====== Records for the task

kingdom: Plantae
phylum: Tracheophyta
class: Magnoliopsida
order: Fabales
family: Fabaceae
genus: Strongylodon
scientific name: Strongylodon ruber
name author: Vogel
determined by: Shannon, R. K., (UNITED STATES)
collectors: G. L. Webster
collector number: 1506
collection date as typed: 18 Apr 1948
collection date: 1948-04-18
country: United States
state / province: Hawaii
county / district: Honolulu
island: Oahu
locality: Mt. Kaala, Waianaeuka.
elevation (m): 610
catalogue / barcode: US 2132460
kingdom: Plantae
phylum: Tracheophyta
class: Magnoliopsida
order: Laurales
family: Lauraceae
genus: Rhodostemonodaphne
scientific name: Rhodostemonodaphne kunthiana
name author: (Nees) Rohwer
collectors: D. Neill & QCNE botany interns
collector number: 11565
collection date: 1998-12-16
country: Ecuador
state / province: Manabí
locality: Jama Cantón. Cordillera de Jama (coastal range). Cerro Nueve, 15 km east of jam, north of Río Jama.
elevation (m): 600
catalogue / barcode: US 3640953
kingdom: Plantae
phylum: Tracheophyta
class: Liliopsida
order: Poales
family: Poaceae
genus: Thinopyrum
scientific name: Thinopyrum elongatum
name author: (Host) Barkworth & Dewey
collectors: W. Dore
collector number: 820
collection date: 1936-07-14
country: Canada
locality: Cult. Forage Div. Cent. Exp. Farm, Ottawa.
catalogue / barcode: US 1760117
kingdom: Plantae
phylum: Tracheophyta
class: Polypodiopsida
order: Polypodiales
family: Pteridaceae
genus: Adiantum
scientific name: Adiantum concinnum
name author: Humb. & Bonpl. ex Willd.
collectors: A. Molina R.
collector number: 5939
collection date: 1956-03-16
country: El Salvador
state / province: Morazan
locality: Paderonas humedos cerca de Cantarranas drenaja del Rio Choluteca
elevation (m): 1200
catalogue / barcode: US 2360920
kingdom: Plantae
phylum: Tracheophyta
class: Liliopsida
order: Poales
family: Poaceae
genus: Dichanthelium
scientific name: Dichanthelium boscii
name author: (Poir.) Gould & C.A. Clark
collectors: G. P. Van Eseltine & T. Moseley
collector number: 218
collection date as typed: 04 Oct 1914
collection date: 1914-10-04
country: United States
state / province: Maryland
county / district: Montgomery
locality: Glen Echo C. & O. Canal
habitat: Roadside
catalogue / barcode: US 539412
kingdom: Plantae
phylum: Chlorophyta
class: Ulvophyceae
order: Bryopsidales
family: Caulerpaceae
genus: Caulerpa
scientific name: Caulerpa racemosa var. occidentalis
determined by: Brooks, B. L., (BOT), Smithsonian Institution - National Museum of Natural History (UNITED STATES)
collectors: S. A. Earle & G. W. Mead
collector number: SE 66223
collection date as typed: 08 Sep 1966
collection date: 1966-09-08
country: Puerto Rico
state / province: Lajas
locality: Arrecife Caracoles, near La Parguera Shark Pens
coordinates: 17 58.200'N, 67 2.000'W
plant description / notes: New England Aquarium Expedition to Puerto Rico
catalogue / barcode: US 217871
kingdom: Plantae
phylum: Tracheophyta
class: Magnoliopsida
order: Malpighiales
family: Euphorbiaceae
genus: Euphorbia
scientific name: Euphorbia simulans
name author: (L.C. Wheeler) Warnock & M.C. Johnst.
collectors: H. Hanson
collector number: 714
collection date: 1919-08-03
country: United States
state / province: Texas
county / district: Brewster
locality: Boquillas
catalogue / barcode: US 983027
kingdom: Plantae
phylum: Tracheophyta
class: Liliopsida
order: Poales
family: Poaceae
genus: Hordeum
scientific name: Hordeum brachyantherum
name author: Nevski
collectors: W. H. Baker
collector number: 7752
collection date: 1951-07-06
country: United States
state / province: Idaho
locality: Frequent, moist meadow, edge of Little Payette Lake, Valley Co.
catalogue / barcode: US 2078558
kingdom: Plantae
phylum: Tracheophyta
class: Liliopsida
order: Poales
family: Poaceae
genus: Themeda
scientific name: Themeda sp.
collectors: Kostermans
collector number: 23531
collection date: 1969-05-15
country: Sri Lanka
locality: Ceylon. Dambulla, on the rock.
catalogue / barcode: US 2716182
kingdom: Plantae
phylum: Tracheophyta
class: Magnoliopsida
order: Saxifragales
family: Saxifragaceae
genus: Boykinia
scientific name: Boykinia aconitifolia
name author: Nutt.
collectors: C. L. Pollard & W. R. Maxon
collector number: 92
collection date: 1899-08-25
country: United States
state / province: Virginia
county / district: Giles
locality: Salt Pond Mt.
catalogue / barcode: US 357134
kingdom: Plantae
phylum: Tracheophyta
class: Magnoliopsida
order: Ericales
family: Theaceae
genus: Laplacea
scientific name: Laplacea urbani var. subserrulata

============

*Written instruction*. Extract every line of the records above that contains the string "elevation". Treat uppercase and lowercase letters as different.

*Response to this exercise*.
elevation (m): 610
elevation (m): 600
elevation (m): 1200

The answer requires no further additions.